João Alves - Isto foi em 2006. Na altura estávamos a gravar o ‘Cai no Real’ com o Nuno Rafael a produzir. Ele meteu-se no carro, foi a ouvir as músicas pelo caminho, chegou lá e fez o concerto. O nosso roadie também tocou. Ainda conseguimos dar uma hora de concerto e depois disso eu fui para o camarim ter um ataque cardíaco.

- Há regras basilares nos Peste & Sida?

J.S.P. - Quando o Sandro entrou para a banda disse-lhe: "Se vens à procura de dinheiro, esquece. Ponto número um se vieste para a música por dinheiro, escolheste mal. Se por isso escolheste Peste & Sida, ainda pior". Creio que essa é a nossa regra principal. Peste & Sida é amor à camisola. Regra número dois: tolerância e respeito a todos os níveis e ideias.

DOIS CONCERTOS EM LISBOA E PORTO CELEBRAM ANIVERSÁRIO

Verdadeira escola do punk rock ‘ à portuguesa’, os Peste & Sida formaram-se em 1986 (com João San Payo, João Pedro Almendra, Luís Varatojo e Fernando Raposo) e estrearam-se num concurso de bandas em Odivelas.
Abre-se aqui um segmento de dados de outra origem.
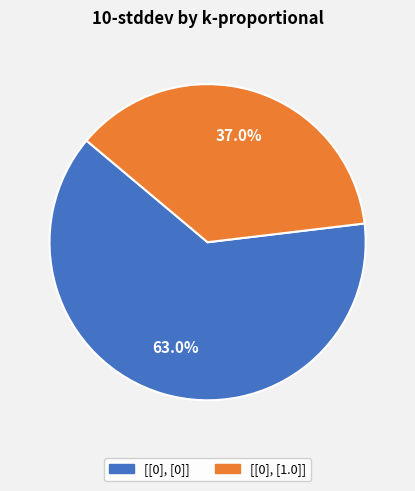

Does [[0], [1.0]] represent more than half of the total?

No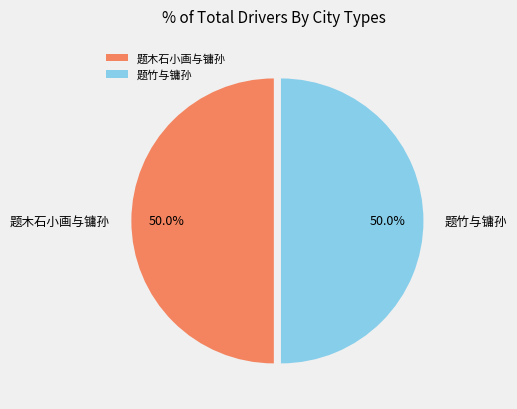

Count the number of slices in the pie.

2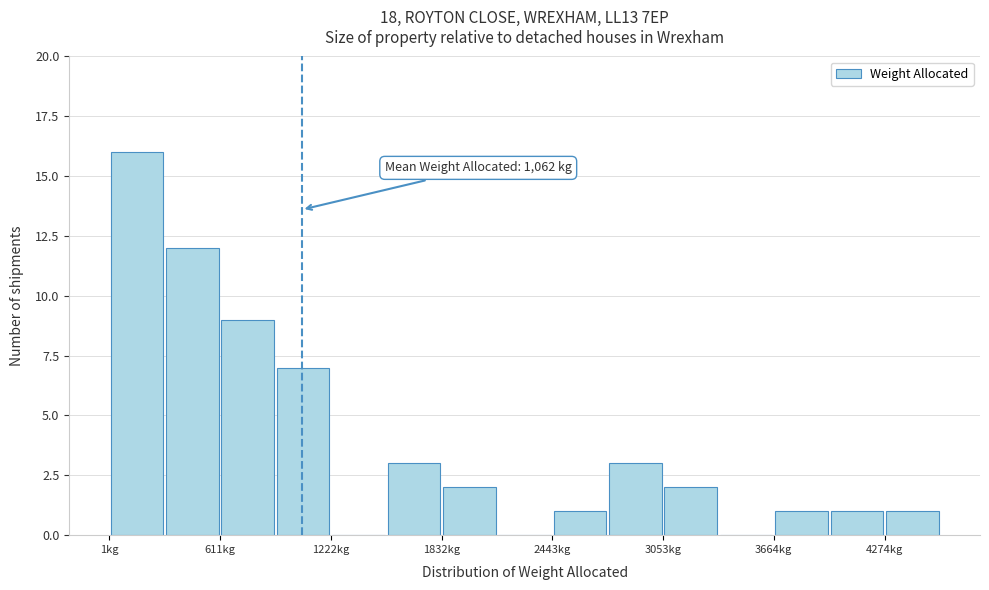

Read against the x-axis, roughly where is the centre of the tallest bar?

200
Depois, passaram pela formação 15 músicos.

O único que resta da formação original é o baixista João San Payo (46 anos), que mantém agora os Peste & Sida vivos com João Alves (guitarra, 38 anos) e Sandro Dosha (bateria, 29 anos). Editaram sete álbuns de originais, duas compilações e assinaram temas emblemáticos e transversais, como ‘Bule, Bule’ ou ‘Sol da Caparica’.

Em 1991, o grupo começou a ter uma actividade paralela sob o nome de Despe & Siga, interpretando versões em português de clássicos do rock. Durante algum tempo coexistiriam os Peste e os Despe, até que João San Payo entra em ruptura com os restantes membros do grupo por ser o único a querer manter os Peste & Sida. Tudo isto culminaria com uma paragem (1994) nas actividades dos Peste, que só em 2003 foram retomadas.

A data festiva vai ser celebrada com os fãs em dois concertos a acontecer na sexta-feira 13 de Abril, na República da Música, em Lisboa, e no Hard Club, no Porto, a 21 de Abril. Na prática serão concertos oferecidos a todos os fãs que, à entrada, adquirirem a biografia ‘Peste & Sida - 25 Anos de Veneno’, que inclui um CD tributo em que participam Vira Lata, Decreto 77, Barafunda Total, Galandum Galundaina e Xutos & Pontapés, entre outras.